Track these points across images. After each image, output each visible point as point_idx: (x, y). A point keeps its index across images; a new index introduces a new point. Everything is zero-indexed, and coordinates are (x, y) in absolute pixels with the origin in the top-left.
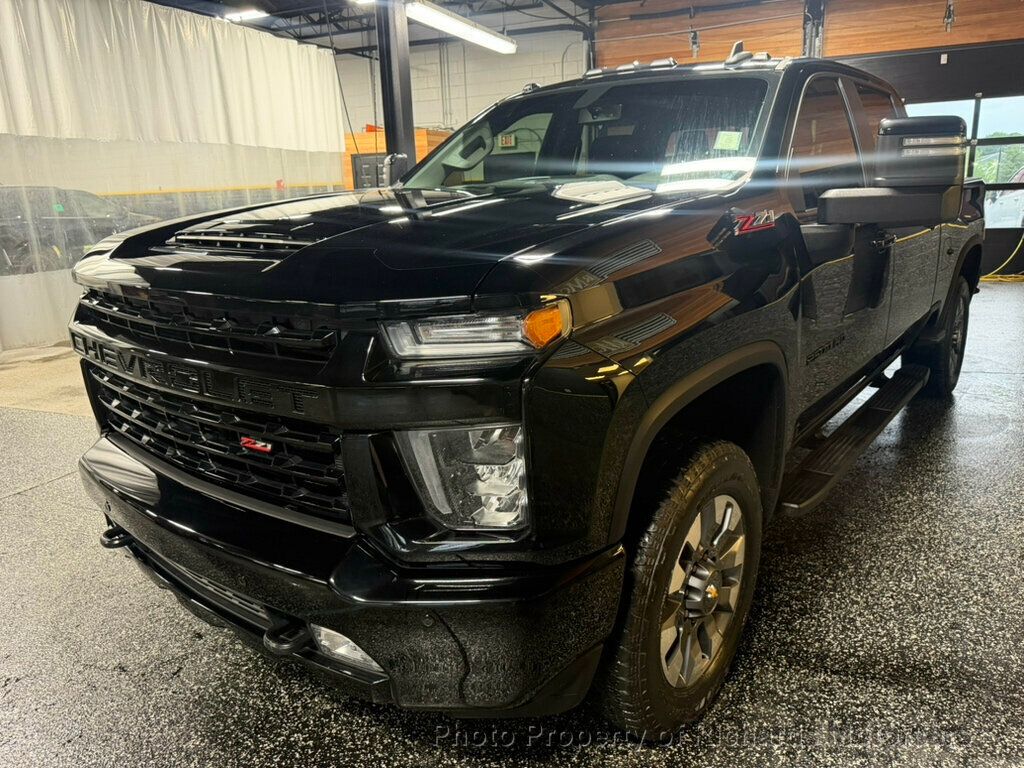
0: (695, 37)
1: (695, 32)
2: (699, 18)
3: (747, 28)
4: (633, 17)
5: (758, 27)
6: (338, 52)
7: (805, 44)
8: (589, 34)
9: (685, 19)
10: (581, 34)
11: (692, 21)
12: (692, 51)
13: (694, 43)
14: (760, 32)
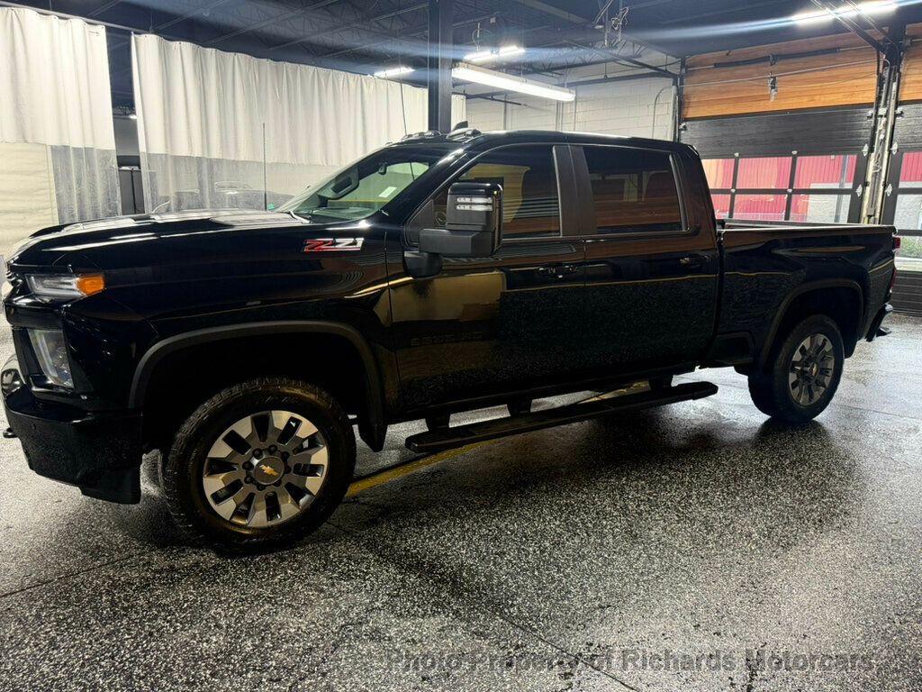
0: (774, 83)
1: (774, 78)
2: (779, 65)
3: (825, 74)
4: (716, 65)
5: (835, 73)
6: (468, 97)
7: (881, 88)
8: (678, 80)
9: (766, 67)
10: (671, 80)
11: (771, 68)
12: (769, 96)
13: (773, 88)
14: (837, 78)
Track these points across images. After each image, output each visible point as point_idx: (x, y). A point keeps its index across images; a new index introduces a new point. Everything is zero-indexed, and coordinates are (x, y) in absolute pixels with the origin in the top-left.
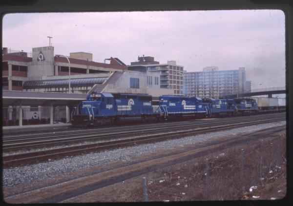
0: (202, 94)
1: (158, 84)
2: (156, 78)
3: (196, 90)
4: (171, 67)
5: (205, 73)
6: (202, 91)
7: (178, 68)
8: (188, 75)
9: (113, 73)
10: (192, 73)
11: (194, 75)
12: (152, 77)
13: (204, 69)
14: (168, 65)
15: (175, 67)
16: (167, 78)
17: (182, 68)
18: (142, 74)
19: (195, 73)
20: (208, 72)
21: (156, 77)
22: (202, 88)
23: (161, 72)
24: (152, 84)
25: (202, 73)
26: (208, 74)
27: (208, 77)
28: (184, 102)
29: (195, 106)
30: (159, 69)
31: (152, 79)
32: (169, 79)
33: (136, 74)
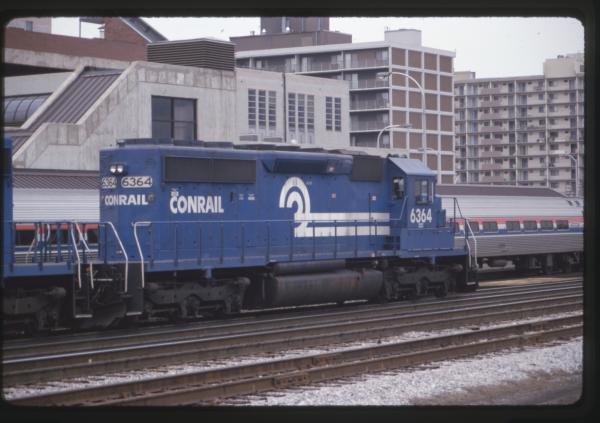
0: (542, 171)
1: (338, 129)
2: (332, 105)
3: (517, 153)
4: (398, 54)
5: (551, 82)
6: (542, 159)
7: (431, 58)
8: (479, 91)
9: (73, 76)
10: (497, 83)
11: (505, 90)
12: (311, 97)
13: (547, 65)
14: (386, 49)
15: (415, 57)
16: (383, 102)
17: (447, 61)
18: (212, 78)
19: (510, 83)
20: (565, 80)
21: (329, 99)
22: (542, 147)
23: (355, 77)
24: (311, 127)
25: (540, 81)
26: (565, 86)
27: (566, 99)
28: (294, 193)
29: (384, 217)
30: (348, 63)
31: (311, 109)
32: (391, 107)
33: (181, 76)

[Task details] From the records above, transcribe exactly the run of lines that opens with the line holding "2: (156, 78)" and closes with the line holding "29: (195, 106)", both included.

[Answer to this task]
2: (156, 78)
3: (196, 90)
4: (171, 67)
5: (205, 73)
6: (202, 91)
7: (178, 68)
8: (188, 75)
9: (113, 73)
10: (192, 73)
11: (194, 75)
12: (152, 77)
13: (204, 69)
14: (168, 65)
15: (175, 67)
16: (167, 78)
17: (182, 68)
18: (142, 74)
19: (195, 73)
20: (208, 72)
21: (156, 77)
22: (202, 88)
23: (161, 72)
24: (152, 84)
25: (202, 73)
26: (208, 74)
27: (208, 77)
28: (184, 102)
29: (195, 106)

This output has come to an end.